Como una estúpida te alegrás de la semana de baja que te dio el médico, pensando en el finde que vas a pasar en Cuenca, cuando, el día anterior a tu reincorporación, te das cuenta de que todavía te duelen hasta los huesos de las pestañas.

—Pará —dijo él. —No te sigo. —¡Ay, no sé! Es que me mandaron un mail —dijo ella.

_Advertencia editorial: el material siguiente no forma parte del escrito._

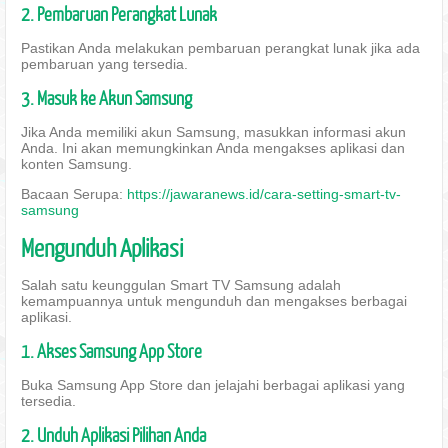
2. Pembaruan Perangkat Lunak
Pastikan Anda melakukan pembaruan perangkat lunak jika ada
pembaruan yang tersedia.
3. Masuk ke Akun Samsung
Jika Anda memiliki akun Samsung, masukkan informasi akun
Anda. Ini akan memungkinkan Anda mengakses aplikasi dan
konten Samsung.
Bacaan Serupa:
https://jawaranews.id/cara-setting-smart-tv-
samsung
Mengunduh Aplikasi
Salah satu keunggulan Smart TV Samsung adalah
kemampuannya untuk mengunduh dan mengakses berbagai
aplikasi.
1. Akses Samsung App Store
Buka Samsung App Store dan jelajahi berbagai aplikasi yang
tersedia.
2. Unduh Aplikasi Pilihan Anda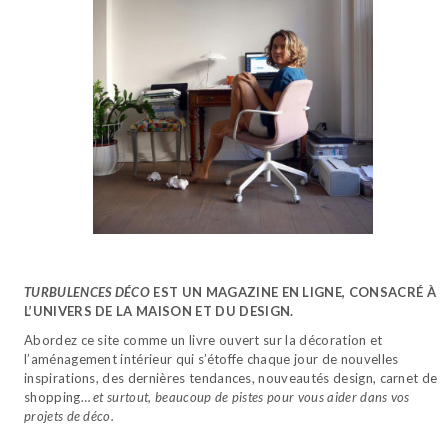
TURBULENCES DÉCO
EST UN MAGAZINE EN LIGNE, CONSACRÉ À
L’UNIVERS DE LA MAISON ET DU DESIGN.
Abordez ce site comme un livre ouvert sur la décoration et
l’aménagement intérieur qui s’étoffe chaque jour de nouvelles
inspirations, des dernières tendances, nouveautés design, carnet de
shopping…
et surtout, beaucoup de pistes pour vous aider dans vos
projets de déco.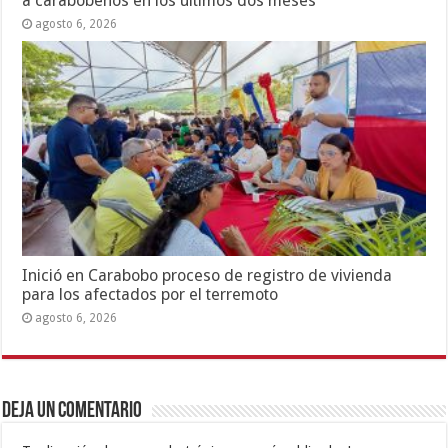
a carabobeños en los últimos dos meses
agosto 6, 2026
Inició en Carabobo proceso de registro de vivienda
para los afectados por el terremoto
agosto 6, 2026
Deja un comentario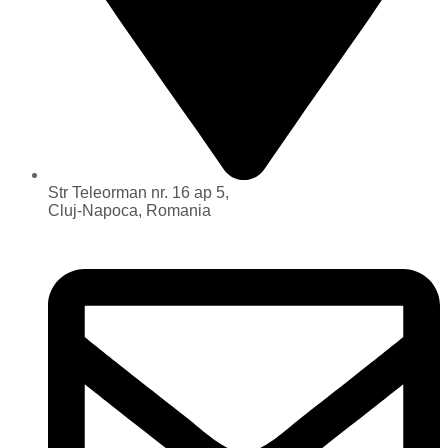
Str Teleorman nr. 16 ap 5,
Cluj-Napoca, Romania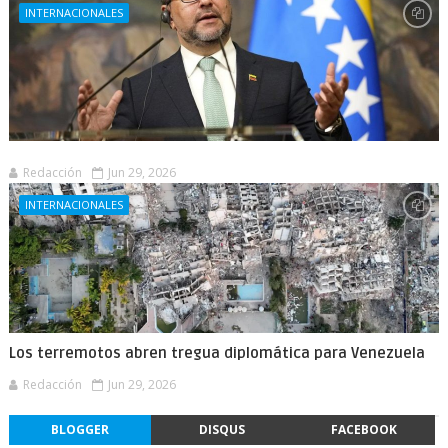
INTERNACIONALES
Redacción
Jun 29, 2026
INTERNACIONALES
Los terremotos abren tregua diplomática para Venezuela
Redacción
Jun 29, 2026
BLOGGER
DISQUS
FACEBOOK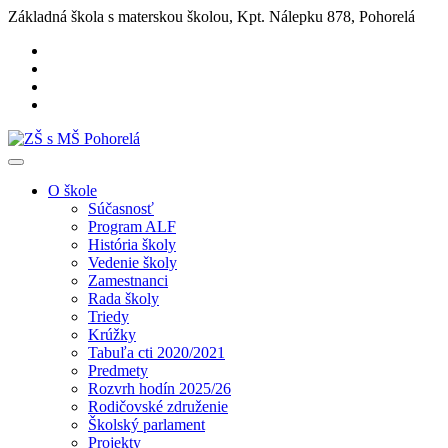
Základná škola s materskou školou, Kpt. Nálepku 878, Pohorelá
O škole
Súčasnosť
Program ALF
História školy
Vedenie školy
Zamestnanci
Rada školy
Triedy
Krúžky
Tabuľa cti 2020/2021
Predmety
Rozvrh hodín 2025/26
Rodičovské združenie
Školský parlament
Projekty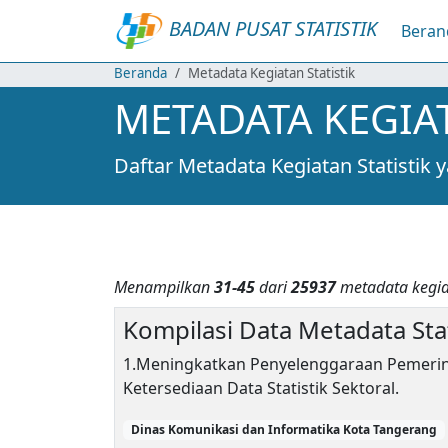
BADAN PUSAT STATISTIK
Beran
Beranda
Metadata Kegiatan Statistik
METADATA KEGIAT
Daftar Metadata Kegiatan Statistik
Menampilkan
31-45
dari
25937
metadata kegiat
Kompilasi Data Metadata Sta
1.Meningkatkan Penyelenggaraan Pemerinta
Ketersediaan Data Statistik Sektoral.
Dinas Komunikasi dan Informatika Kota Tangerang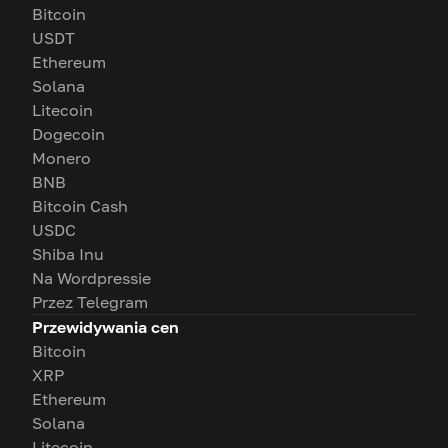
Bitcoin
USDT
Ethereum
Solana
Litecoin
Dogecoin
Monero
BNB
Bitcoin Cash
USDC
Shiba Inu
Na Wordpressie
Przez Telegram
Przewidywania cen
Bitcoin
XRP
Ethereum
Solana
Litecoin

Lo peor es que el malparido de tu médico en lugar de apiadarse de tus ojeras y del moco que te cuelga de la nariz, te dice: “Ya está usté bien. Le voy a dar el alta para mañana”.

—Acabáramos. Traé el portátil, haceme el favor. Snif —dije yo. —A ver… mirá: acá viene toda la investigación que hizo el tipo… es canadiense —dijo ella. —Eso le da una garantía inescrutable —dijo él. —Esperá, ¿qué es eso? Cof, cof —No sé. Lo miré pero yo no hablo francés —dijo ella. —La música ya me inspira el pánico —dije yo. —Está en inglés, nena. —Pero con subtítulos en francés —dijo ella. —Ay, dios —dijo él.

Y no conforme con eso, llegás al trabajo y todo el mundo te echa la culpa de las enfermedades que ellos padecen. No sólo tenés que hacerte cargo del resfrío de Carlita (con la cual no te cruzás ni en el baño), sino también de la gastroenteritis de Roberto y de la jaqueca crónica de Antonio. “Sí, también soy responsable del holocausto y de la subida de precios del Carrefour”.

—Acá hay otro enlace, —dije yo— esto sí es francés. —¡Epa! ¿Cuarenta y cinco dólares para ver una conferencia? —dijo él. —La verdad de la milanesa. —¿Hablás francés? —preguntó ella. —Ya está. Otro Apocalipsis suscitado por la platita —dije yo. —Pasame los Kleenex, gorda —dijo él. —Pero, ¿hablás francés si o no? —insistió ella. —Si, querida. Francés, alemán y sumerio —dijo él. —Abrí un poco la ventana, ¿querés? Y sacate ese barbijo, quedás ridícula.